CVE-2023-4046 is a security vulnerability discovered in Mozilla Firefox's WebAssembly (WASM) implementation. The vulnerability was disclosed on August 1, 2023, affecting Firefox < 116, Firefox ESR < 102.14, and Firefox ESR < 115.1. The issue occurs when a stale value could be used for a global variable in WASM JIT analysis, resulting in incorrect compilation and a potentially exploitable crash in the content process (Mozilla Advisory).

The vulnerability stems from an alias analysis bug in Firefox's JavaScript engine. The alias analyser ignores the last instruction in every block, which previously was acceptable as no block-ending instruction read or wrote memory. However, with the introduction of WASM exceptions and MWasmCallCatchable as a block terminator instruction that can modify memory, this assumption was broken. The issue specifically occurs when the analyser fails to process the last instruction in a block, leading to incorrect optimization of global variable values (Mozilla Bug).

The vulnerability can result in incorrect compilation of WebAssembly code under specific circumstances, potentially leading to crashes in the content process. While the bug affects the compilation process, it primarily impacts applications using WebAssembly with exception handling features, such as certain web-based emulators and potentially Adobe Photoshop's web version (Mozilla Advisory).

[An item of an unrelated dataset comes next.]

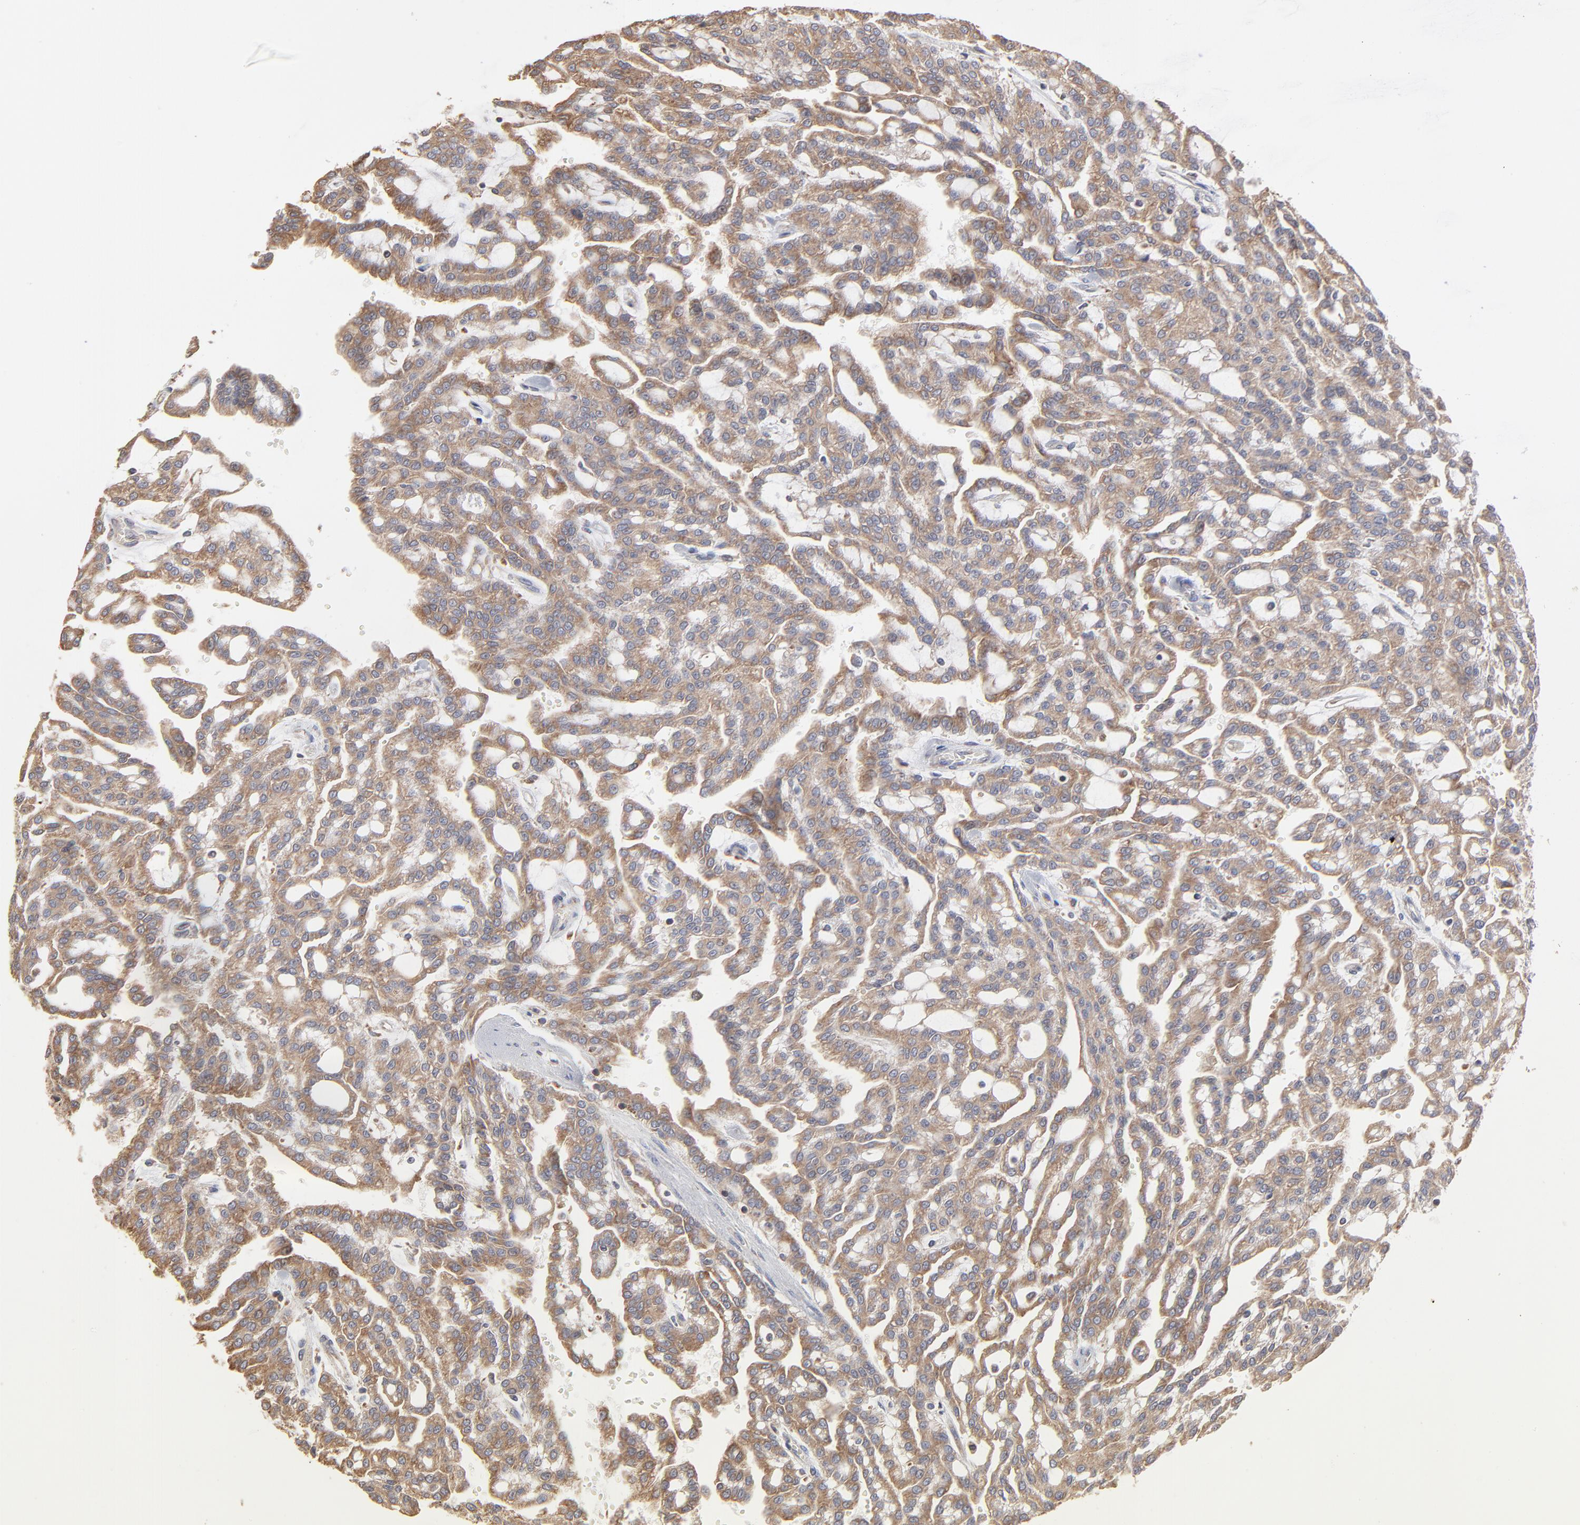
{"staining": {"intensity": "moderate", "quantity": ">75%", "location": "cytoplasmic/membranous"}, "tissue": "renal cancer", "cell_type": "Tumor cells", "image_type": "cancer", "snomed": [{"axis": "morphology", "description": "Adenocarcinoma, NOS"}, {"axis": "topography", "description": "Kidney"}], "caption": "Renal cancer stained for a protein (brown) demonstrates moderate cytoplasmic/membranous positive expression in approximately >75% of tumor cells.", "gene": "RNF213", "patient": {"sex": "male", "age": 63}}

The vulnerability has been fixed in Firefox 116, Firefox ESR 102.14, and Firefox ESR 115.1. The fix involves modifying the alias analyser to process the last instruction in blocks and updating the alias set handling for specific instructions to prevent performance regressions. Users are advised to upgrade to these or later versions to mitigate the vulnerability (Debian Advisory).